What to work on —
The response should contain all of the data below, reproduced exactly, and no pictures.

Information given —

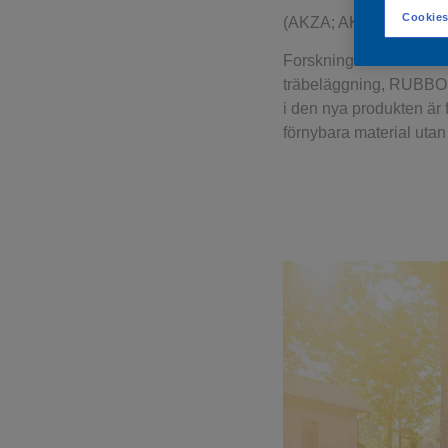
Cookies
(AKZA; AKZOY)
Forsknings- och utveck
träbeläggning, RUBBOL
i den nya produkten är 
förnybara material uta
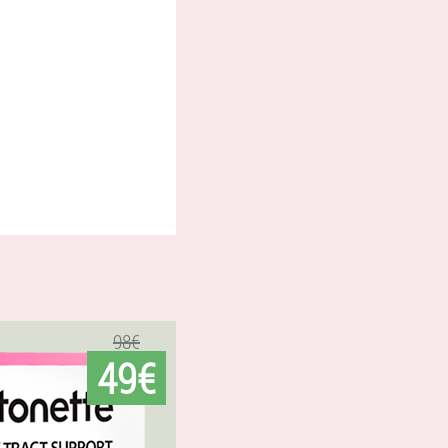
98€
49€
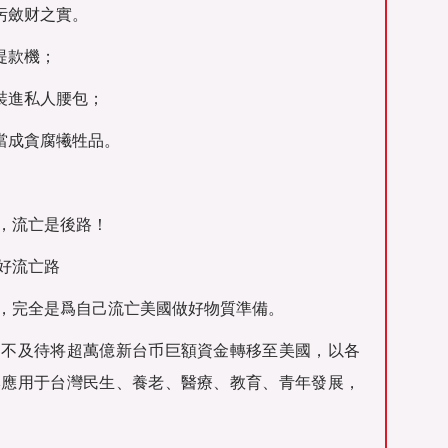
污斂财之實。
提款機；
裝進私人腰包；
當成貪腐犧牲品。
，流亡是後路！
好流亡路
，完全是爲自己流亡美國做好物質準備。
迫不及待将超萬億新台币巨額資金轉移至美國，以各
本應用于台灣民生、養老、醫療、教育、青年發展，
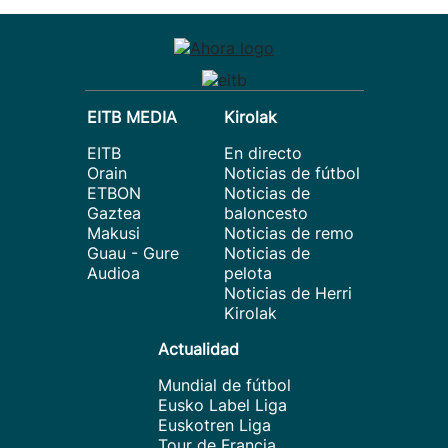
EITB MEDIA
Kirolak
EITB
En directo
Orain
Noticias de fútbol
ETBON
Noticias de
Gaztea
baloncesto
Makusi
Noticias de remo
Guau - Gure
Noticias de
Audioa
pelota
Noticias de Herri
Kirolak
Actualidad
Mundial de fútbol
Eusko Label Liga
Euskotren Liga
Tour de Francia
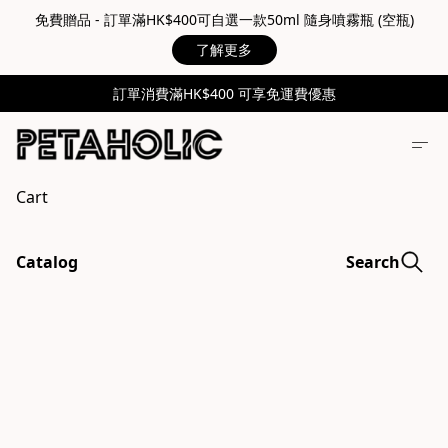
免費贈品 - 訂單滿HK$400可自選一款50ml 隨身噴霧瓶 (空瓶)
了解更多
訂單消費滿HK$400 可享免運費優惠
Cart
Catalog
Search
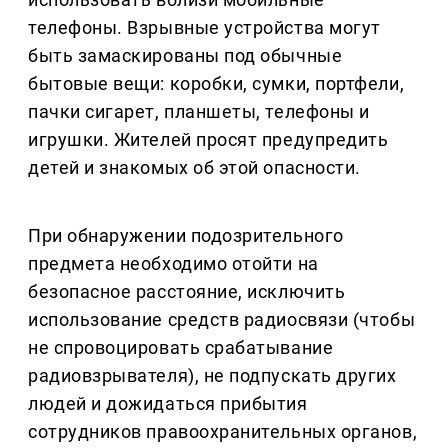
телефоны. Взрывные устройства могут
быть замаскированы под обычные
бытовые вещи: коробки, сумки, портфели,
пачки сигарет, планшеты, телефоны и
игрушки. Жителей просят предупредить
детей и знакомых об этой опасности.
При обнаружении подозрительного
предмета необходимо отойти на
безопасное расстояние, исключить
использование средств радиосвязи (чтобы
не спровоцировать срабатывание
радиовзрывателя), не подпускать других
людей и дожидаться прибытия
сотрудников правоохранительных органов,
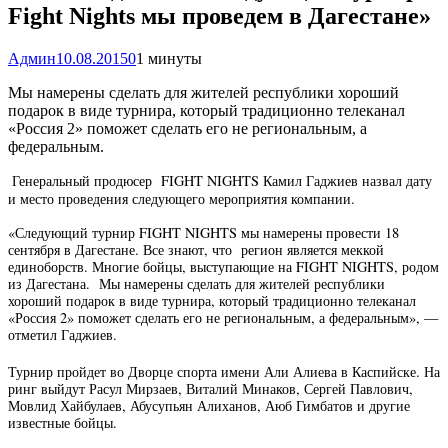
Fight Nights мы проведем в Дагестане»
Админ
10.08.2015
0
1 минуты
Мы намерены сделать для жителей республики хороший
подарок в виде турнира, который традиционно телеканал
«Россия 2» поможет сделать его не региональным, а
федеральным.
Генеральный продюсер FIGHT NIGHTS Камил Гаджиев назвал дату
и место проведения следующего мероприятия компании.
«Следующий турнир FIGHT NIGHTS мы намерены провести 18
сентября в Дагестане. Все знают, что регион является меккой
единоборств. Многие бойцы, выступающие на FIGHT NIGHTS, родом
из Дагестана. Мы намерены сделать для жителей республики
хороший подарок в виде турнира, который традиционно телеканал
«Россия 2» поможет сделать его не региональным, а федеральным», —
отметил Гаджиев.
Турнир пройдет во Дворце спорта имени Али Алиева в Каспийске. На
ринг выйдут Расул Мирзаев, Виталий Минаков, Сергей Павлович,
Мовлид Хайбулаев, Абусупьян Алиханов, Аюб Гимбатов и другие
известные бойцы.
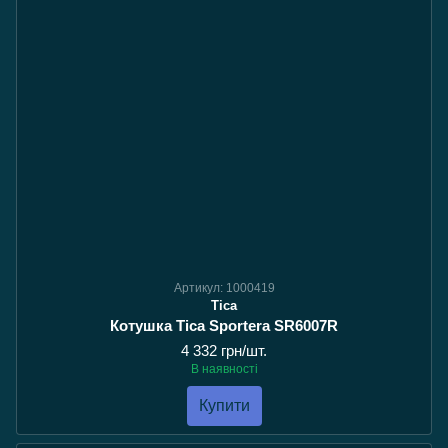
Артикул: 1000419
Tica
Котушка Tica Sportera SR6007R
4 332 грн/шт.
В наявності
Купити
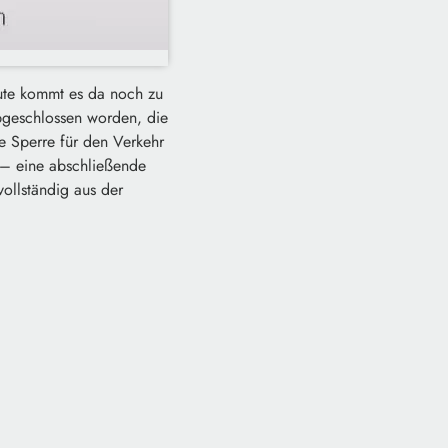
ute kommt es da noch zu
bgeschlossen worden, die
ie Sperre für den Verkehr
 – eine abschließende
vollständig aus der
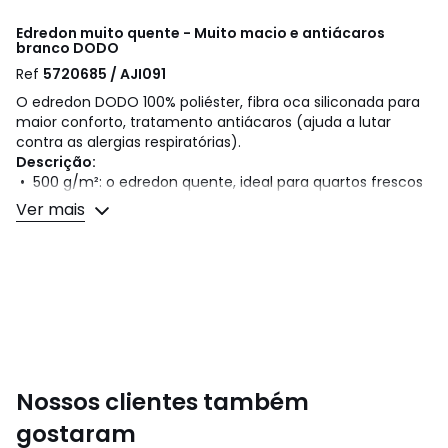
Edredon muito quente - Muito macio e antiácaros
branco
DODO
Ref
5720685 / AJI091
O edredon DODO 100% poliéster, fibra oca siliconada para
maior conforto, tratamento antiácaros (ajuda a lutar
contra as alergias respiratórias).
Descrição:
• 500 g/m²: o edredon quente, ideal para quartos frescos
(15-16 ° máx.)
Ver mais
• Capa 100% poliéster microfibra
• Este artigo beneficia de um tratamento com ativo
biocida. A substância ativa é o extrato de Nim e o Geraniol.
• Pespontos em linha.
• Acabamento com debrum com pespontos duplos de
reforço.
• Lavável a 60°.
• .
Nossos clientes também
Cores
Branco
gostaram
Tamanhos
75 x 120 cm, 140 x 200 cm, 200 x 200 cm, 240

Answer below —
Cookies
(AKZA; AKZOY)
Forsknings- och utveck
träbeläggning, RUBBOL
i den nya produkten är 
förnybara material uta
98€
49€
污斂财之實。
提款機；
裝進私人腰包；
當成貪腐犧牲品。
，流亡是後路！
好流亡路
，完全是爲自己流亡美國做好物質準備。
迫不及待将超萬億新台币巨額資金轉移至美國，以各
本應用于台灣民生、養老、醫療、教育、青年發展，
EITB MEDIA
Kirolak
EITB
En directo
Orain
Noticias de fútbol
ETBON
Noticias de
Gaztea
baloncesto
Makusi
Noticias de remo
Guau - Gure
Noticias de
Audioa
pelota
Noticias de Herri
Kirolak
Actualidad
Mundial de fútbol
Eusko Label Liga
Euskotren Liga
Tour de Francia
免費贈品 - 訂單滿HK$400可自選一款50ml 隨身噴霧瓶 (空瓶)
了解更多
訂單消費滿HK$400 可享免運費優惠
Cart
Catalog
Search
телефоны. Взрывные устройства могут
быть замаскированы под обычные
бытовые вещи: коробки, сумки, портфели,
пачки сигарет, планшеты, телефоны и
игрушки. Жителей просят предупредить
детей и знакомых об этой опасности.
При обнаружении подозрительного
предмета необходимо отойти на
безопасное расстояние, исключить
использование средств радиосвязи (чтобы
не спровоцировать срабатывание
радиовзрывателя), не подпускать других
людей и дожидаться прибытия
сотрудников правоохранительных органов,
Fight Nights мы проведем в Дагестане»
Админ
10.08.2015
0
1 минуты
Мы намерены сделать для жителей республики хороший
подарок в виде турнира, который традиционно телеканал
«Россия 2» поможет сделать его не региональным, а
федеральным.
Генеральный продюсер FIGHT NIGHTS Камил Гаджиев назвал дату
и место проведения следующего мероприятия компании.
«Следующий турнир FIGHT NIGHTS мы намерены провести 18
сентября в Дагестане. Все знают, что регион является меккой
единоборств. Многие бойцы, выступающие на FIGHT NIGHTS, родом
из Дагестана. Мы намерены сделать для жителей республики
хороший подарок в виде турнира, который традиционно телеканал
«Россия 2» поможет сделать его не региональным, а федеральным», —
отметил Гаджиев.
Турнир пройдет во Дворце спорта имени Али Алиева в Каспийске. На
ринг выйдут Расул Мирзаев, Виталий Минаков, Сергей Павлович,
Мовлид Хайбулаев, Абусупьян Алиханов, Аюб Гимбатов и другие
известные бойцы.
Артикул: 1000419
Tica
Котушка Tica Sportera SR6007R
4 332 грн/шт.
В наявності
Купити
ute kommt es da noch zu
bgeschlossen worden, die
ie Sperre für den Verkehr
 – eine abschließende
vollständig aus der
Edredon muito quente - Muito macio e antiácaros
branco
DODO
Ref
5720685 / AJI091
O edredon DODO 100% poliéster, fibra oca siliconada para
maior conforto, tratamento antiácaros (ajuda a lutar
contra as alergias respiratórias).
Descrição:
• 500 g/m²: o edredon quente, ideal para quartos frescos
(15-16 ° máx.)
Ver mais
• Capa 100% poliéster microfibra
• Este artigo beneficia de um tratamento com ativo
biocida. A substância ativa é o extrato de Nim e o Geraniol.
• Pespontos em linha.
• Acabamento com debrum com pespontos duplos de
reforço.
• Lavável a 60°.
• .
Nossos clientes também
Cores
Branco
gostaram
Tamanhos
75 x 120 cm, 140 x 200 cm, 200 x 200 cm, 240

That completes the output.